Any LLM provider can be switched via an environment variable. Any business application only needs to interface with KGM’s unified API. This is an engineering path to reduce vendor lock-in risk and build an evolvable AI infrastructure.
Suggested evaluation path: deploy KGM for a single scenario (internal knowledge Q&A or API unification), establish a /metrics and passthrough baseline, verify observability and routing capabilities, and then decide whether to enable KGM extensions for orchestration-enhanced phases.
Enterprise Service Technical Teams and Software Engineers
KGM’s core engineering design philosophy: configuration-driven, not code-driven. Multi-provider routing is a JSON rule. Skills and MCP connectors are Playground configurations. A great deal of “dirty work” is abstracted into declarative configurations, eliminating the need to reinvent the wheel for every project.
MaaS Providers and Cloud Compute Vendors
KGM’s ProviderType registry already covers 30+ vendors — zero-cost out-of-the-box integration. KGM’s declarative routing, key management, circuit breaker, and Prometheus metrics mean customers can manage multi-cloud compute allocation within a single observable control plane.

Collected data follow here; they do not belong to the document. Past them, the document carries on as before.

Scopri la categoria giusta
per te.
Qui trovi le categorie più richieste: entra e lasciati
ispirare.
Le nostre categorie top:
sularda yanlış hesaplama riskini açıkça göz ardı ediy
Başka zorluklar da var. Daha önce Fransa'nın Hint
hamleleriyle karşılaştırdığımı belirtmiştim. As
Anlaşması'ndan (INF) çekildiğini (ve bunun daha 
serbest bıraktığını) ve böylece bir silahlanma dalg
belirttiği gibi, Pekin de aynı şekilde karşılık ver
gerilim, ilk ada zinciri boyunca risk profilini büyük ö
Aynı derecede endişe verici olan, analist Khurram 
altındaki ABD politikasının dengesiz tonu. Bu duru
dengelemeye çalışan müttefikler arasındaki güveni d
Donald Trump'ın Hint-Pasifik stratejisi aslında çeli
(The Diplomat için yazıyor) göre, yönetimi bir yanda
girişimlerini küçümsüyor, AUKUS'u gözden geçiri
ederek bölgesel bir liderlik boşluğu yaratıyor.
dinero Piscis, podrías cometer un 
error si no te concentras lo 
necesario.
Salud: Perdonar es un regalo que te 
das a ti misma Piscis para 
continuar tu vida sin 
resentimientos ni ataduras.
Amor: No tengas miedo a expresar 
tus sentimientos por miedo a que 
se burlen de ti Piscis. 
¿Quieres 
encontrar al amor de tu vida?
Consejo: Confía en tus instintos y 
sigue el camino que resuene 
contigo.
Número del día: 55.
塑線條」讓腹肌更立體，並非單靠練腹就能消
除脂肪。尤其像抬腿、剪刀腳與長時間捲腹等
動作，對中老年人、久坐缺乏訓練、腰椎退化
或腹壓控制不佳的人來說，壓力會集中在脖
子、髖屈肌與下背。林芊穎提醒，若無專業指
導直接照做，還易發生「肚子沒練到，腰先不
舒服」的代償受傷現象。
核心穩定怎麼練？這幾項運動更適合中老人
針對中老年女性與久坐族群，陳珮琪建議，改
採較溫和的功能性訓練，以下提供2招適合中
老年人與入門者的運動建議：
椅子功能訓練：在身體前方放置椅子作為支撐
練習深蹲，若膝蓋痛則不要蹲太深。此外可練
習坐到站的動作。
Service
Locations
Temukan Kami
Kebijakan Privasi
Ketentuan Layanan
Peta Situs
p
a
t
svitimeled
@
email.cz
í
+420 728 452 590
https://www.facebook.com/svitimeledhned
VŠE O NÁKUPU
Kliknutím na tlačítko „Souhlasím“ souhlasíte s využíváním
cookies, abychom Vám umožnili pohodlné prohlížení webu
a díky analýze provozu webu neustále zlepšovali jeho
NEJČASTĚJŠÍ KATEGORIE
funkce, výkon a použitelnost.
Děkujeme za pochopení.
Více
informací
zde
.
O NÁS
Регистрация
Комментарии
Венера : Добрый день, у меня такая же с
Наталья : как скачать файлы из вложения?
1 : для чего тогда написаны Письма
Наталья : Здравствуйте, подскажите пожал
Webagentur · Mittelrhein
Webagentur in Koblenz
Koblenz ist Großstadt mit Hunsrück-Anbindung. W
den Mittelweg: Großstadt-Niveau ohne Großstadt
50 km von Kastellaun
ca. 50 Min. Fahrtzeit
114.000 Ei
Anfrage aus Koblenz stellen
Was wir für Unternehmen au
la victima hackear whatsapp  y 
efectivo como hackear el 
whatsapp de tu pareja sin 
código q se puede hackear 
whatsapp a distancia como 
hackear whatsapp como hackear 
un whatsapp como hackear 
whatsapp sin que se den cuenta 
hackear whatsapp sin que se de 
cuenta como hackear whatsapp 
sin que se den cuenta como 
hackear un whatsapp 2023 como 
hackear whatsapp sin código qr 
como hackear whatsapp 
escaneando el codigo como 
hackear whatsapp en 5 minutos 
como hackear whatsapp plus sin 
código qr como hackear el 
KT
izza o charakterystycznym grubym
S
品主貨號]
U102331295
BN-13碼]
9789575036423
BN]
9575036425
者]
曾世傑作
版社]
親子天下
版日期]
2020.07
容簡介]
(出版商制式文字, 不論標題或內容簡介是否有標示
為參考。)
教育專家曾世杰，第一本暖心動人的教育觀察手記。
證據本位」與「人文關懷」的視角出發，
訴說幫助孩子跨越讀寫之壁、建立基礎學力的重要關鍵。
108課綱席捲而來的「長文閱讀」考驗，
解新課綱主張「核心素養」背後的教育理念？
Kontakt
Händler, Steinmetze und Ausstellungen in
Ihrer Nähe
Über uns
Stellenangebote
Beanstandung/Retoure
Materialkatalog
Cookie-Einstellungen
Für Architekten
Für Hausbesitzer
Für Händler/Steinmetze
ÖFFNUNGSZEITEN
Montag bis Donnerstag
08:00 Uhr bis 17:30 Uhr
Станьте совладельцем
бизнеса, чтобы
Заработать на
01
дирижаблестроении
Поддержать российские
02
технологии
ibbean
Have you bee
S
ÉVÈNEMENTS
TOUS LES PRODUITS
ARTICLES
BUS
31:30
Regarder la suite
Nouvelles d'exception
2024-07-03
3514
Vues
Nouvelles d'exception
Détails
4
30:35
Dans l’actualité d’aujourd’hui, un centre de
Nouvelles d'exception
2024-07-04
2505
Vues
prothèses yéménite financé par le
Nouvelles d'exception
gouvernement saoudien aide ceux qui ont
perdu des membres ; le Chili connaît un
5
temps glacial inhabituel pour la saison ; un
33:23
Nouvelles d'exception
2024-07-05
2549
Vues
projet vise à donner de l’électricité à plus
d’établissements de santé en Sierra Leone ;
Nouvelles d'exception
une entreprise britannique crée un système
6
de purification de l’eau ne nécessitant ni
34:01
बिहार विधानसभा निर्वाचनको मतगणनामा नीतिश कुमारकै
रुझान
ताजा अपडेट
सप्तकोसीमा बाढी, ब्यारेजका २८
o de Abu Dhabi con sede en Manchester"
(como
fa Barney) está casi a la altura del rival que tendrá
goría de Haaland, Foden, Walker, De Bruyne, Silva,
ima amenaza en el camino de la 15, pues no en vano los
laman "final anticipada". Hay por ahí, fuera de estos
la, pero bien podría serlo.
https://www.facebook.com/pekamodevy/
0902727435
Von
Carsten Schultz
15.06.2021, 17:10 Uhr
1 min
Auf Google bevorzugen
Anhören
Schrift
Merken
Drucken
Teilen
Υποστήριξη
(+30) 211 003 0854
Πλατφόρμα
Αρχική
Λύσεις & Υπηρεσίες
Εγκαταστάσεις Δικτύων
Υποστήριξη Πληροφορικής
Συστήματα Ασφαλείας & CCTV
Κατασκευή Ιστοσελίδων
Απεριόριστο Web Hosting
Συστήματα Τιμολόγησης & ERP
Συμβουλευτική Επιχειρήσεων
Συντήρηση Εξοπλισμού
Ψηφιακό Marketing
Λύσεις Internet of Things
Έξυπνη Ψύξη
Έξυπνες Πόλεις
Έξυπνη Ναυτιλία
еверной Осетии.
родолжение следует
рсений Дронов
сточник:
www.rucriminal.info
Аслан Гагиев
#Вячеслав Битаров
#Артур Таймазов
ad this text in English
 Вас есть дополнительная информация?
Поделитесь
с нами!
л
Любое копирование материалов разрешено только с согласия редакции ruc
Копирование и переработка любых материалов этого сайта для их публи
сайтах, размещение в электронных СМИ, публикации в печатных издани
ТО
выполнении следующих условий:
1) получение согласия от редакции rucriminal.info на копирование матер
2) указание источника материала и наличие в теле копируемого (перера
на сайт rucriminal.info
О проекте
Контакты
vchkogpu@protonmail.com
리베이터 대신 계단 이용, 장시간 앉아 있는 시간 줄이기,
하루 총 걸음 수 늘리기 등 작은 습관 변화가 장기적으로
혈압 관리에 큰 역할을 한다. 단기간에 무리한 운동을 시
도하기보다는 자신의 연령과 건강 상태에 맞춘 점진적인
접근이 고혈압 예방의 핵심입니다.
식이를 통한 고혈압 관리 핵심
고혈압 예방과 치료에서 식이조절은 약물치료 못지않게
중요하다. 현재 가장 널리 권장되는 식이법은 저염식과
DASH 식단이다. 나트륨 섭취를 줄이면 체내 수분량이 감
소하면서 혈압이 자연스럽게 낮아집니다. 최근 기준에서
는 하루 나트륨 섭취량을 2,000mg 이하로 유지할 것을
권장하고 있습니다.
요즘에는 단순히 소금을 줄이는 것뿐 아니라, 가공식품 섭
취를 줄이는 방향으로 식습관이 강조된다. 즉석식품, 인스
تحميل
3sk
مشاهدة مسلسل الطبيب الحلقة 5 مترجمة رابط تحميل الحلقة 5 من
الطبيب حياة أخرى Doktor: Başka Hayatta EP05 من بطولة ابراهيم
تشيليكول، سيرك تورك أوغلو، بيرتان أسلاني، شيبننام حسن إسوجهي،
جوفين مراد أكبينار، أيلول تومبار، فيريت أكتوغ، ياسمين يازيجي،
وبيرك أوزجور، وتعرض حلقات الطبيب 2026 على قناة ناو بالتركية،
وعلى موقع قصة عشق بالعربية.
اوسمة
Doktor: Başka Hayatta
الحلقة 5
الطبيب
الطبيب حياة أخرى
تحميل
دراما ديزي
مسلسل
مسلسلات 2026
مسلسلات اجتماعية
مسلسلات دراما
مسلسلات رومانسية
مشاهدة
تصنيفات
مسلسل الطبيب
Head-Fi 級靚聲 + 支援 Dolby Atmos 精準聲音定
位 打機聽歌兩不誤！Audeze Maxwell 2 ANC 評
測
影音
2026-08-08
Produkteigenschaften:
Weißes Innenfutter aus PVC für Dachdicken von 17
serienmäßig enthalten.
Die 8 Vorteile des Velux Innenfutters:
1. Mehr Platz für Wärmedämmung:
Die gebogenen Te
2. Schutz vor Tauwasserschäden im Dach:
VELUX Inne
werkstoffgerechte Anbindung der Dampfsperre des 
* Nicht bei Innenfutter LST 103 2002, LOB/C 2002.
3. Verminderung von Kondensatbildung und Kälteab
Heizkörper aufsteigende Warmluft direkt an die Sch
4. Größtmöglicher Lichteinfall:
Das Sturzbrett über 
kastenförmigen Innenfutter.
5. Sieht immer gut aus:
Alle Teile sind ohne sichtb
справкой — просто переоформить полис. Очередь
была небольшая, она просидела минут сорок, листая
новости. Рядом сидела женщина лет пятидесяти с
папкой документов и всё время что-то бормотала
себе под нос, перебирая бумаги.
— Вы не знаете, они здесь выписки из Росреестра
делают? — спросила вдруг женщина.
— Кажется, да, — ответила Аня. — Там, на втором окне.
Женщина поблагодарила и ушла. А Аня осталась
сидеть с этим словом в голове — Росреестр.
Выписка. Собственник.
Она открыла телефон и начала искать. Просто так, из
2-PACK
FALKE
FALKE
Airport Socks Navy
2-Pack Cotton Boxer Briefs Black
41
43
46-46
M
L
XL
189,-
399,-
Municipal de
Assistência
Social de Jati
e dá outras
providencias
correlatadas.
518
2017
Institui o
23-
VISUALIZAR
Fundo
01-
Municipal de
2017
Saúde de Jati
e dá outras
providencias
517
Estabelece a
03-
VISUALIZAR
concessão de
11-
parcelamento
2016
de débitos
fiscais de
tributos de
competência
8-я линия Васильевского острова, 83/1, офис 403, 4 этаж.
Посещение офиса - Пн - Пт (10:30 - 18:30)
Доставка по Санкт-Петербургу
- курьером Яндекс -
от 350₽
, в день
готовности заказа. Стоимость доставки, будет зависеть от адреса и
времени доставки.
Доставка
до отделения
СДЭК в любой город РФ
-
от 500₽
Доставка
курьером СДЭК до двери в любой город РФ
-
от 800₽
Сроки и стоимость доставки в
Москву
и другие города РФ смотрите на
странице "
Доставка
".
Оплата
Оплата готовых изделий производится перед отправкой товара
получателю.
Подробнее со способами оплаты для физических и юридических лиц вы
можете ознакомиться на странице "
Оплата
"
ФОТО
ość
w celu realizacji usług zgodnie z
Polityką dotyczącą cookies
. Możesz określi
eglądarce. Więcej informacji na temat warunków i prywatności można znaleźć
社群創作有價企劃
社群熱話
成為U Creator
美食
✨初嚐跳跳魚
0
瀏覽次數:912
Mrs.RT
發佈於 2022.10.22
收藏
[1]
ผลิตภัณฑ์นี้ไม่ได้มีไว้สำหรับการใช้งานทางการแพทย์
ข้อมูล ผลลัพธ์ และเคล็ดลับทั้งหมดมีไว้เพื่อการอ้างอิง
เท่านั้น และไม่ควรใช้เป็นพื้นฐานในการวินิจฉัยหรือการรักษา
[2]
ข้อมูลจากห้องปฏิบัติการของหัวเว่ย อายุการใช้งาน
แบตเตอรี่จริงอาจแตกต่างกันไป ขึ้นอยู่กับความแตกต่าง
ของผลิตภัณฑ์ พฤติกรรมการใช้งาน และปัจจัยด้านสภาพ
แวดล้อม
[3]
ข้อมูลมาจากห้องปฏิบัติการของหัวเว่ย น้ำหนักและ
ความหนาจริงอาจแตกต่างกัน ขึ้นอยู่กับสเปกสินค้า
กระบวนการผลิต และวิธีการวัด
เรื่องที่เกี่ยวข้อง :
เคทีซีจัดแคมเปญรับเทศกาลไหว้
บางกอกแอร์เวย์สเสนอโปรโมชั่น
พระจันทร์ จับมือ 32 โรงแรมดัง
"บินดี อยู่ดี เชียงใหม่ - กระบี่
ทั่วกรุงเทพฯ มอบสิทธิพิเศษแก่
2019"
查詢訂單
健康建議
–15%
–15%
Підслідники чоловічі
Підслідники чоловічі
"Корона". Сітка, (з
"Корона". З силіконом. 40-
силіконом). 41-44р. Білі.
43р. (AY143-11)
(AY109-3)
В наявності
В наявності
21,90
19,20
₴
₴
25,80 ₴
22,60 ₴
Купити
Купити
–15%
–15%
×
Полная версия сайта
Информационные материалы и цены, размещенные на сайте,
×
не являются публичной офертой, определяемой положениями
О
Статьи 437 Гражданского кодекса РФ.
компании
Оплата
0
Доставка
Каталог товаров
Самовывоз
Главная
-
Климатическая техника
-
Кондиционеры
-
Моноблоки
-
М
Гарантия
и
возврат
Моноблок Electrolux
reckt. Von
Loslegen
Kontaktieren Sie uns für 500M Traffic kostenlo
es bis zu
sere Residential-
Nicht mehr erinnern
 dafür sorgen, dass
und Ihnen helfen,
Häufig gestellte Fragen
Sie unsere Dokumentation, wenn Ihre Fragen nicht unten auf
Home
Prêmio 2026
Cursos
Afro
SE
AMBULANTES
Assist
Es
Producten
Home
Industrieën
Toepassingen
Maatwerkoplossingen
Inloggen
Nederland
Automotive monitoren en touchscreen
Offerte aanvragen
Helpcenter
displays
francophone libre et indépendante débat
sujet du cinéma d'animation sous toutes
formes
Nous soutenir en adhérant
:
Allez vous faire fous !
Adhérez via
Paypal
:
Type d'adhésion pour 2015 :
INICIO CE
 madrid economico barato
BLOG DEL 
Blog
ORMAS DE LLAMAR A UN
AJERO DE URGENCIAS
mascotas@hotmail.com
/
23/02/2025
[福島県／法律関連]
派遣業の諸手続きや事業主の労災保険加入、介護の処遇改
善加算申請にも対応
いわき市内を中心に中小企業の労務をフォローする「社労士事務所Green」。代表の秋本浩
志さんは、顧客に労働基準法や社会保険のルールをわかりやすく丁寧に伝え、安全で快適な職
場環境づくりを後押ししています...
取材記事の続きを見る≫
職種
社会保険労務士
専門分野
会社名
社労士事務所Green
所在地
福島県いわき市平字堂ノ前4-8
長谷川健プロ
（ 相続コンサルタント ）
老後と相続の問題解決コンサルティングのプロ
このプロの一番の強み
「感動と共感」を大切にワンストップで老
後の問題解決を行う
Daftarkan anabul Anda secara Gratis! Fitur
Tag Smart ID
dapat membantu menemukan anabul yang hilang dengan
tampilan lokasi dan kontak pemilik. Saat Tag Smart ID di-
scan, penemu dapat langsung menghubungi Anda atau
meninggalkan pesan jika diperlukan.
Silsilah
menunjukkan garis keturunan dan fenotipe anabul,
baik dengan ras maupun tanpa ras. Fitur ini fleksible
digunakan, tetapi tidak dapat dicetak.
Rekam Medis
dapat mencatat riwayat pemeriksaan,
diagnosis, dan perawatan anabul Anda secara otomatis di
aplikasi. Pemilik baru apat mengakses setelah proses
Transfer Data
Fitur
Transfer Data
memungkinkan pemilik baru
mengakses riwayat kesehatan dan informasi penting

As a middleware layer for protocol compatibility, orchestration routing, and control plane, KGM is open-sourced under MIT, available as an NPM package and source code. It supports low-complexity integration across different tech stacks including Golang, Python, and Rust, with unrestricted production deployment and modification rights.
The enterprise service solutions built by the HaxiTAG team are also integrated on top of yueli-kgm-computing. We welcome peers, partners, and talented developers to build upon KGM for private deployments, integration services, and industry solutions.
Final Words
Integrating AI into enterprise applications and production systems is no longer about “who has the strongest model,” but “who can make models work stably, trustworthily, and auditably in real business scenarios.”
yueli-kgm-computing’s answer: use the determinism of knowledge graphs to constrain the probabilistic nature of large language models.
This is not a minor technical patch — it’s the essential path for enterprise AI to move from “the lab” to “production.”